SOURCE EXTRACT -
The international order has undergone a period of transition in recent years. Regional contexts are gaining relevance and autonomy. As a result, local actors have forced global actors to reposition themselves regionally. Given this context, liberal principles and values are facing more challenges. And so are the countries that have promoted them for years. Western actors are therefore called upon to rethink their approaches and agendas in regional and continental contexts such as Africa. An attempt to respond to some of these challenges seems to be the case of the France-Rwanda partnership. An example that could, over time, be taken up by other Western actors.
In March, SADC (Southern African Development Community) decided not to renew the SAMIN (Southern African Development Community Mission in Mozambique) mission in Mozambique. The multinational regional force, which has been deployed since July 2021 to combat insurgency in the Cabo Delgado region, will leave the country by July 15. Since 2017, the northern region of Mozambique, known for its significant natural resources, has been experiencing deep instability.

DATASET CONTENT -
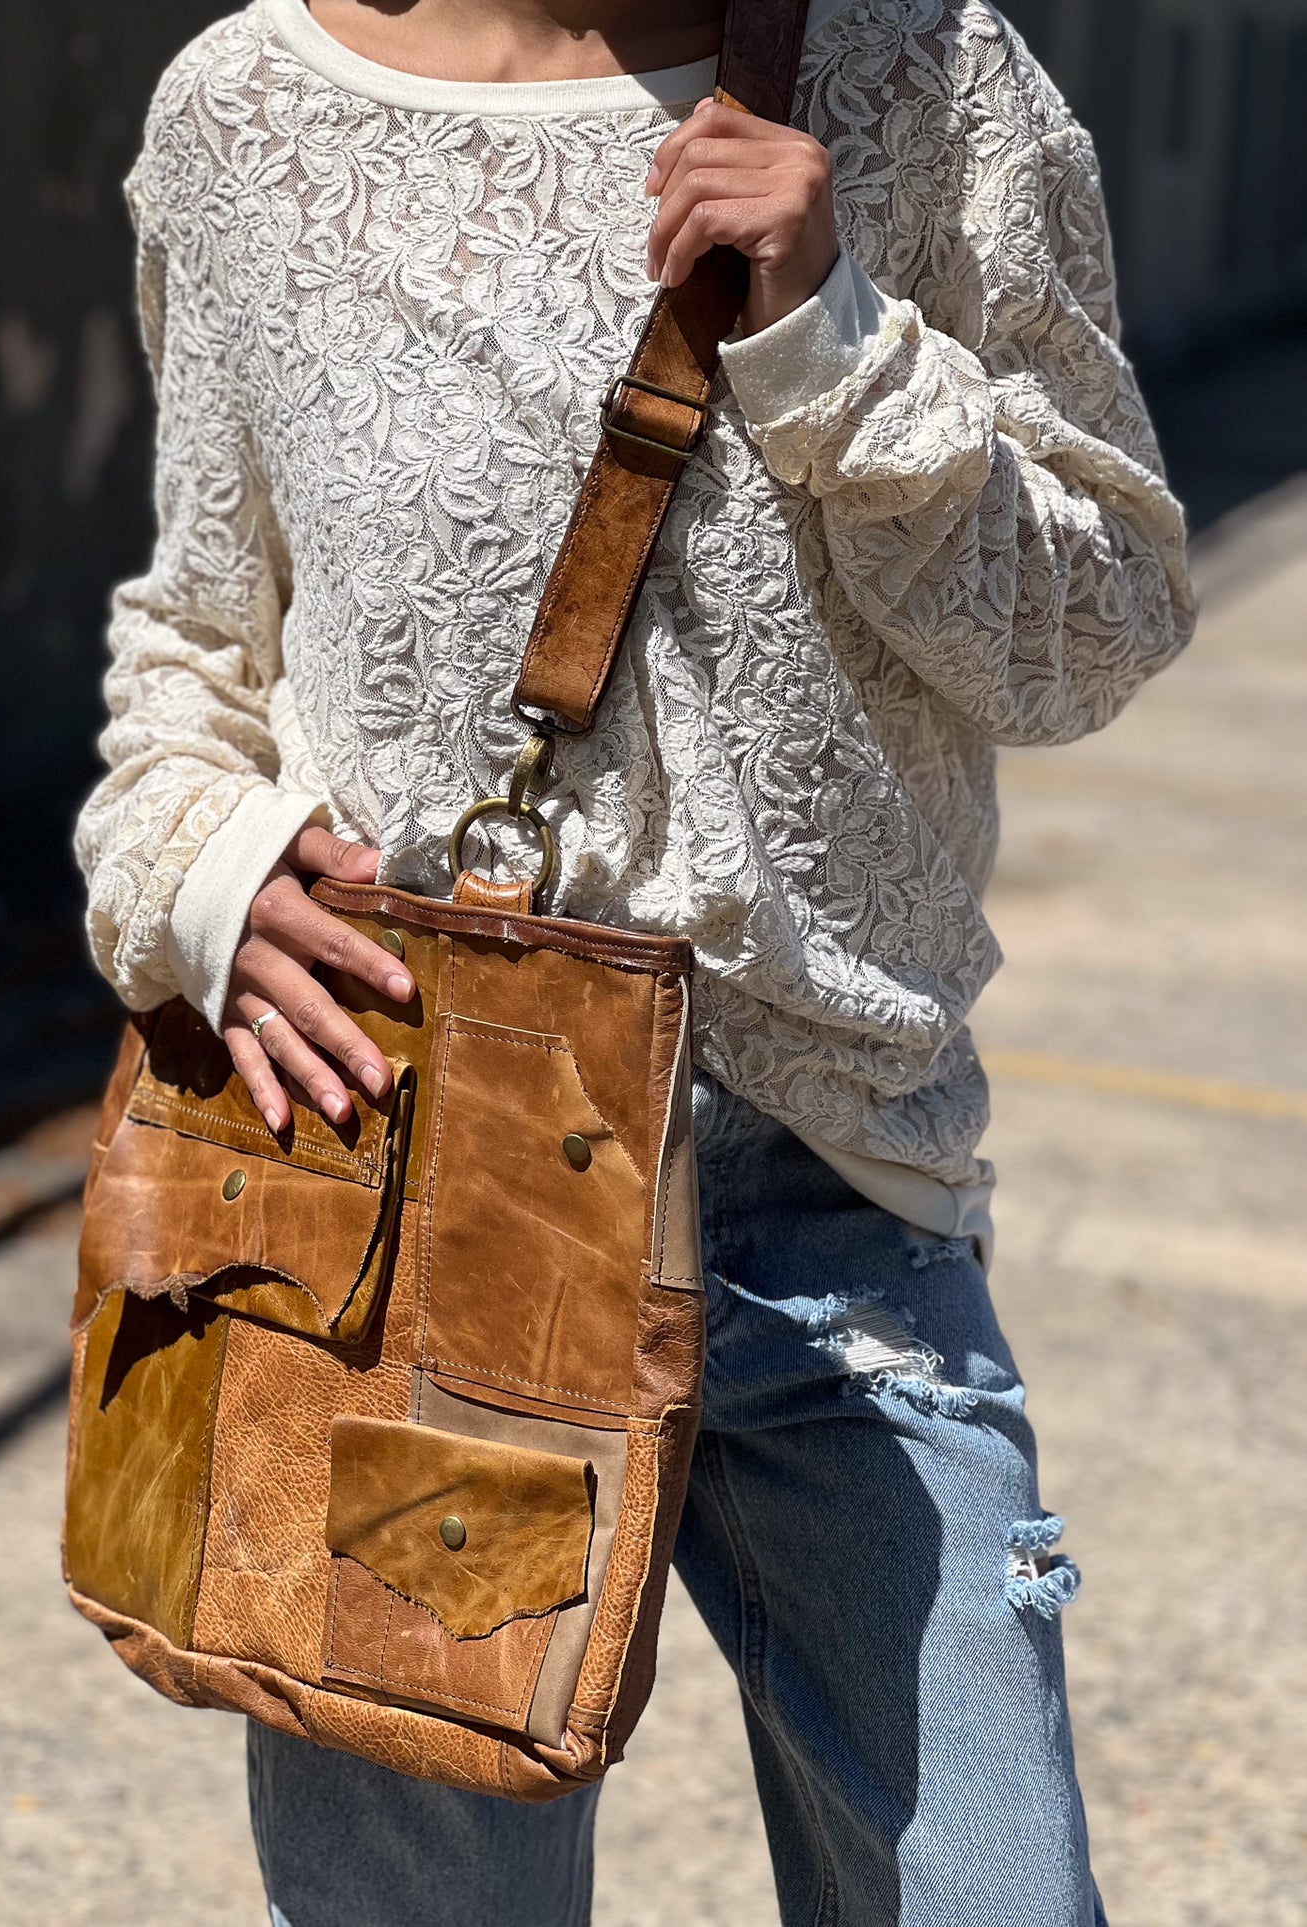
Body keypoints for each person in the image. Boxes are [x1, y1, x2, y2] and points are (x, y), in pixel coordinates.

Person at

...

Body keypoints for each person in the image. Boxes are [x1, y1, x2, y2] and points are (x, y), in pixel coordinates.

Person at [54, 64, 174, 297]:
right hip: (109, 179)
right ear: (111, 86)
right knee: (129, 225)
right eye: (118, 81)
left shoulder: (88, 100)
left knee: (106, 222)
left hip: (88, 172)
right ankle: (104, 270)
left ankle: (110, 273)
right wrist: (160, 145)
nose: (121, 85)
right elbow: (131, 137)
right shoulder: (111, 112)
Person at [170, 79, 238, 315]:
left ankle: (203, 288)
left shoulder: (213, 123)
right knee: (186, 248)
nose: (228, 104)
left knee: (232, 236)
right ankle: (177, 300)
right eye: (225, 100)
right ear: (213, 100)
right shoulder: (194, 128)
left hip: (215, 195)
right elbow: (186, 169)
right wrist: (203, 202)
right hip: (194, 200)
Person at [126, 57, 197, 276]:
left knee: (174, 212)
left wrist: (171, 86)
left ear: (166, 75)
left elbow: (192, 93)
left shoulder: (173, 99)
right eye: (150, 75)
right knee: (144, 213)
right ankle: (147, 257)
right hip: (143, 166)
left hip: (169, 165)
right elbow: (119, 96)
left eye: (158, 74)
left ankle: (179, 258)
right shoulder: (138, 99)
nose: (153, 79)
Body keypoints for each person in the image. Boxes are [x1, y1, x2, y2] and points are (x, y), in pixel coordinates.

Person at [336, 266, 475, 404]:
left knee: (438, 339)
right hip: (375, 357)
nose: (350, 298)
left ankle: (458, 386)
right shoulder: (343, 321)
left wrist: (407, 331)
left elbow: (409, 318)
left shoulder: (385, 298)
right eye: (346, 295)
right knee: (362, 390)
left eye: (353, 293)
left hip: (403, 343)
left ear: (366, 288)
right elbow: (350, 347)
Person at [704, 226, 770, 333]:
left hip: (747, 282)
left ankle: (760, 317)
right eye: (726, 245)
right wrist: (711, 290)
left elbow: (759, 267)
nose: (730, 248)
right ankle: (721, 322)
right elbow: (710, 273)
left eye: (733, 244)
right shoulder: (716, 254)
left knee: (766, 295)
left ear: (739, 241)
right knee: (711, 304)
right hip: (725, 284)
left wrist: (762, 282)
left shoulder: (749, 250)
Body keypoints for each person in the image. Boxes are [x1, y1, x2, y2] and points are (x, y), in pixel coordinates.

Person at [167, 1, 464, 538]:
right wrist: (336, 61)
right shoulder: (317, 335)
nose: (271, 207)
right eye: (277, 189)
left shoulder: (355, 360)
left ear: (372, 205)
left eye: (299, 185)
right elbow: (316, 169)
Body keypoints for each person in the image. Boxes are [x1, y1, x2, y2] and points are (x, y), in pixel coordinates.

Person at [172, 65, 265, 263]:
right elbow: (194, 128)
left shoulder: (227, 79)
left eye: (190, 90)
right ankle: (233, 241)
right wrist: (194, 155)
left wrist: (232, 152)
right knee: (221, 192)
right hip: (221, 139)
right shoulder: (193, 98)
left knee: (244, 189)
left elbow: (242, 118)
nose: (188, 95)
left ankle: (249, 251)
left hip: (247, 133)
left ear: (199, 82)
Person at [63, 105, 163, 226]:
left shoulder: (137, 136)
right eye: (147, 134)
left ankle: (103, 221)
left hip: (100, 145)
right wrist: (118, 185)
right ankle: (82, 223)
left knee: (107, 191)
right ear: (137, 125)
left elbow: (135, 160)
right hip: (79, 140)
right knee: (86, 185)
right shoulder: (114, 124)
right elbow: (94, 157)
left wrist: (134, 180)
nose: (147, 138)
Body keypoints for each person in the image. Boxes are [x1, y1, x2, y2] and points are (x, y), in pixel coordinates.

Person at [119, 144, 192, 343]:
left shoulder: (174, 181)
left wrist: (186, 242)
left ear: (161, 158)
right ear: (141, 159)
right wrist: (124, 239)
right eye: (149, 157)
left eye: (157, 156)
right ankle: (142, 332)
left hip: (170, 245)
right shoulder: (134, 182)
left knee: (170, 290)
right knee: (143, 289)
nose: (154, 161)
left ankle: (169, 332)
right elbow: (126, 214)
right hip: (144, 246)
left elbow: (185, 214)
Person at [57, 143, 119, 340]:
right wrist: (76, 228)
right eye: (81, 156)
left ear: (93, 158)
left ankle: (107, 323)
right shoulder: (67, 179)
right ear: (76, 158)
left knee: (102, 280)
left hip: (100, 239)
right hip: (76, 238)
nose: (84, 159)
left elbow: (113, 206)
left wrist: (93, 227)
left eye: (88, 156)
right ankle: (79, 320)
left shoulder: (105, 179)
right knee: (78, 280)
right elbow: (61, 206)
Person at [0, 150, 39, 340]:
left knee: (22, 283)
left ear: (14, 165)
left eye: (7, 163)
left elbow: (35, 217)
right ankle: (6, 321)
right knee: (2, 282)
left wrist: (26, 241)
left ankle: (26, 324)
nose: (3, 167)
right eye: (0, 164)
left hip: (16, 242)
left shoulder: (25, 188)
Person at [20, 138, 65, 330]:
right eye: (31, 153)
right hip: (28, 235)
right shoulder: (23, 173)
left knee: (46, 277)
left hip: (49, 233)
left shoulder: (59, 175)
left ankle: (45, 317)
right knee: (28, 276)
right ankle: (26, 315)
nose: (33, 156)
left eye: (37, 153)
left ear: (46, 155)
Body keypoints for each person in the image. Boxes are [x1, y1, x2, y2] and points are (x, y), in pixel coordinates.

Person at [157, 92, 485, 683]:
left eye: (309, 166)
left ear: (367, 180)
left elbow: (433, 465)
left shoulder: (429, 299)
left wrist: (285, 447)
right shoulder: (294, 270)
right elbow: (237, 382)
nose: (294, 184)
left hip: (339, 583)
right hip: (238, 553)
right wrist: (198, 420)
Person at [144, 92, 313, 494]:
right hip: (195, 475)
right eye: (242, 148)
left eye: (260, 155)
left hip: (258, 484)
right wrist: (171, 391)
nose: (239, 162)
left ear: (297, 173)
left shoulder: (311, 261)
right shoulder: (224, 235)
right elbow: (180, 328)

==

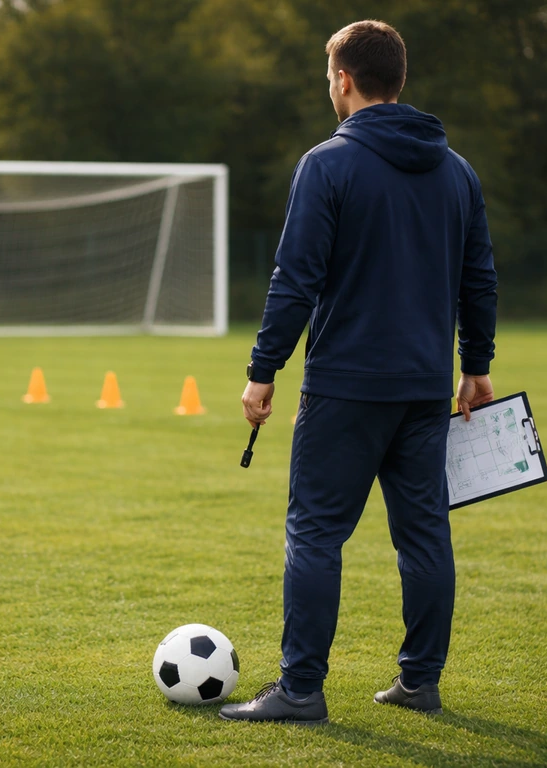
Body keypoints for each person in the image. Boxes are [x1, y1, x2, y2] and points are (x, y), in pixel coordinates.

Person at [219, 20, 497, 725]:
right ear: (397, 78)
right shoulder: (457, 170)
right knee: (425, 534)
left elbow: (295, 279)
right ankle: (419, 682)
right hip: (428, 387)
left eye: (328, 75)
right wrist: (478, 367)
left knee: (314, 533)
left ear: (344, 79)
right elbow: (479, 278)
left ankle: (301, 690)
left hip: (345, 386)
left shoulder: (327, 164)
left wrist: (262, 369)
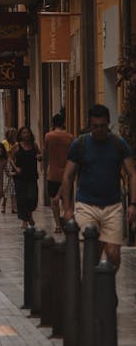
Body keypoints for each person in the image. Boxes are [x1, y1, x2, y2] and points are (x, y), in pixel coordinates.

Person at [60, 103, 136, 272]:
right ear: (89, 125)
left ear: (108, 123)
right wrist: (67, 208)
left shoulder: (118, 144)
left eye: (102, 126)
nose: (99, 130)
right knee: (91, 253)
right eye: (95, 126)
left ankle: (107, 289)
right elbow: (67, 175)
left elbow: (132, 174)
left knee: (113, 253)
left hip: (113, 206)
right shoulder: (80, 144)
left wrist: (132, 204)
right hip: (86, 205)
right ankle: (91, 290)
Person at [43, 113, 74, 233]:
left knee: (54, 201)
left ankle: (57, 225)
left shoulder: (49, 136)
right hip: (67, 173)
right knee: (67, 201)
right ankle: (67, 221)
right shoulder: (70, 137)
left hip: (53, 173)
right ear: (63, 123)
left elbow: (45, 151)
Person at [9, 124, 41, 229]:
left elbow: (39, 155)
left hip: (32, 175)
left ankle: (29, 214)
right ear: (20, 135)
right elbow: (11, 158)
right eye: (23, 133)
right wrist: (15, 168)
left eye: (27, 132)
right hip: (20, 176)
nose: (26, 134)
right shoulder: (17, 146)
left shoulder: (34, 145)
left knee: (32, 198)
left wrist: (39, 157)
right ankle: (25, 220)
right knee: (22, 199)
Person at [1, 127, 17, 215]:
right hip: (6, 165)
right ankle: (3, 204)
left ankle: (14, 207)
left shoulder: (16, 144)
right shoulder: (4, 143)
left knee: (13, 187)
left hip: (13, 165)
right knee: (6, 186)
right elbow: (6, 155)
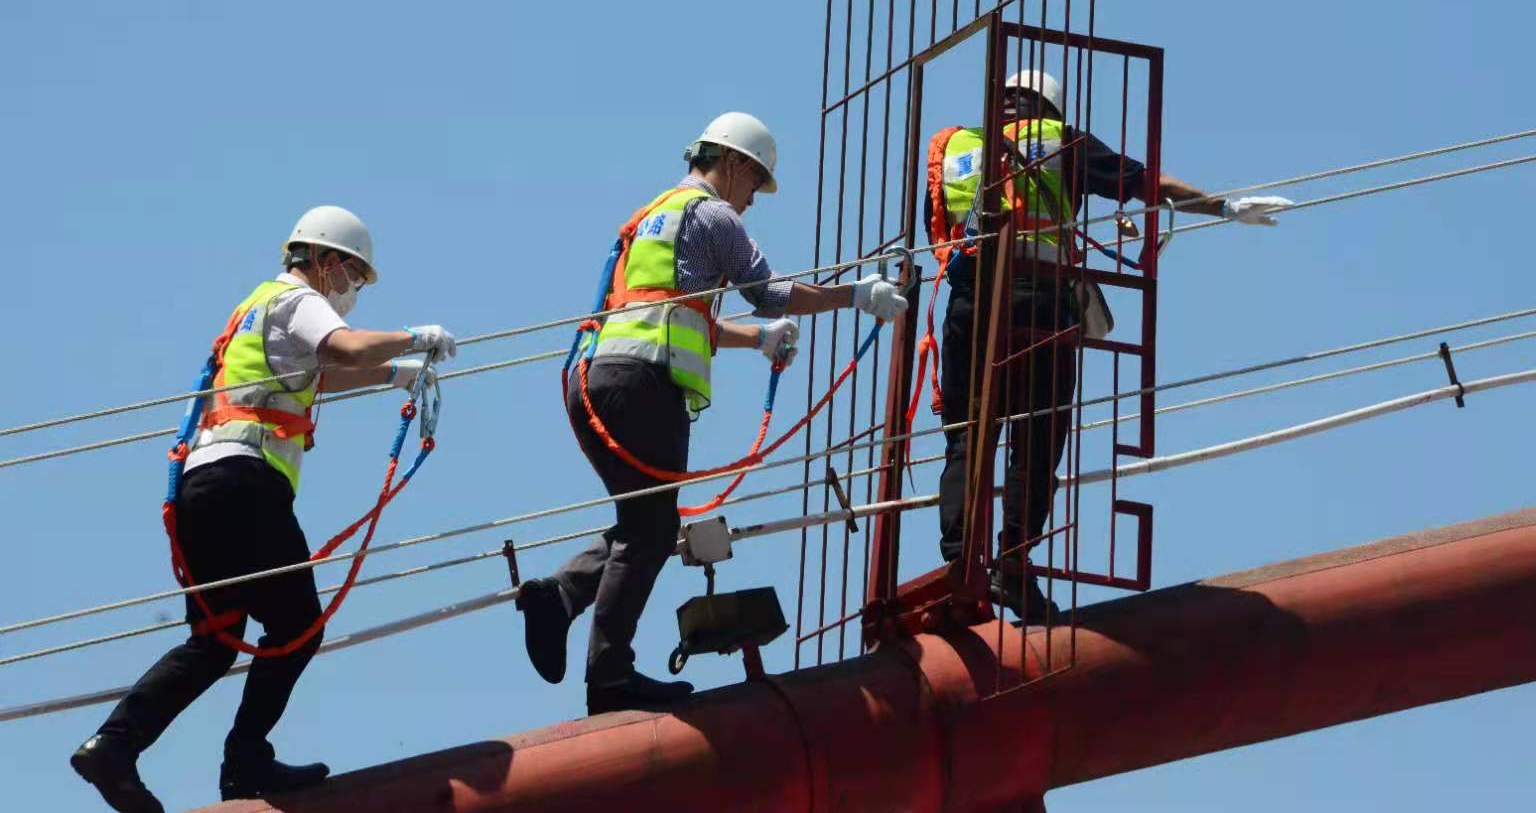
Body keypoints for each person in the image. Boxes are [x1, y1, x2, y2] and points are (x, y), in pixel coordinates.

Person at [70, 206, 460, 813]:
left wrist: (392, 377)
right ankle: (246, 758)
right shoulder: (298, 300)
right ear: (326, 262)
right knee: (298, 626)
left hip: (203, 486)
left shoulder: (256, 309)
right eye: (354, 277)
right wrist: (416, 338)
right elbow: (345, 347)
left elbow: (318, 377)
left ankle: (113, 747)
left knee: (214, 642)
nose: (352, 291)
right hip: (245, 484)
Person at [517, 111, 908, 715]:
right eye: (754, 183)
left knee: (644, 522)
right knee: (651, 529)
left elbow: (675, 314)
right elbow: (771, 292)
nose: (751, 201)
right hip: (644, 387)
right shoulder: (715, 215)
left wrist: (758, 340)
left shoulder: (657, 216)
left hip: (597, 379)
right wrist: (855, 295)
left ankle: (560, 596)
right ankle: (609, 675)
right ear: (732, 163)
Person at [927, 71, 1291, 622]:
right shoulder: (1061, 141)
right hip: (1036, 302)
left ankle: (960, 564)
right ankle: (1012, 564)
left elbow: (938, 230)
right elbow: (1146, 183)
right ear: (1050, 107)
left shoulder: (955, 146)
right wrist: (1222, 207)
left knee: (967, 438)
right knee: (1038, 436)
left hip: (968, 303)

PROBLEM 1 -
Using the text on the changing international order, say whether each statement below agrees with it. Answer yes or no, and quote the deciding words from the text.
(a) The SAMIN force has been deployed since July 2021.
(b) SADC decided in March to renew the SAMIN mission.
(c) Northern Mozambique has been unstable since 2019.
PROBLEM 2 -
Answer these questions from the text on the changing international order:
(a) Which partnership is presented as an attempt to respond to some of these challenges?
(b) By what date will the regional force leave Mozambique?
(c) What is the northern region of Mozambique known for?
PROBLEM 3 -
Carry on the text on the changing international order after its last sentence.

TASK ANSWER 1 -
(a) Yes: "which has been deployed since July 2021"
(b) No: "SADC (Southern African Development Community) decided not to renew the SAMIN"
(c) No: "Since 2017, the northern region of Mozambique, known for its significant natural resources, has been experiencing deep instability."

TASK ANSWER 2 -
(a) The France-Rwanda partnership
(b) July 15
(c) Its significant natural resources

TASK ANSWER 3 -
In addition to gas, the region is rich in graphite, estimated to be 30 percent of the world’s reserves. Sparked by local socio-economic reasons, the insurgency first took on a sectarian dimension under the leadership of the ASWJ (Al Sunnah wa Jama’ah) group. After early offensive successes, particularly in Palma and Mocimboao de Praia, the ASWJ joined global jihadism. The insurgent group rebranded itself as the Islamic State of Mozambique (ISM). After initial progress by the SADC multinational contingent, the ISM revisited its strategy.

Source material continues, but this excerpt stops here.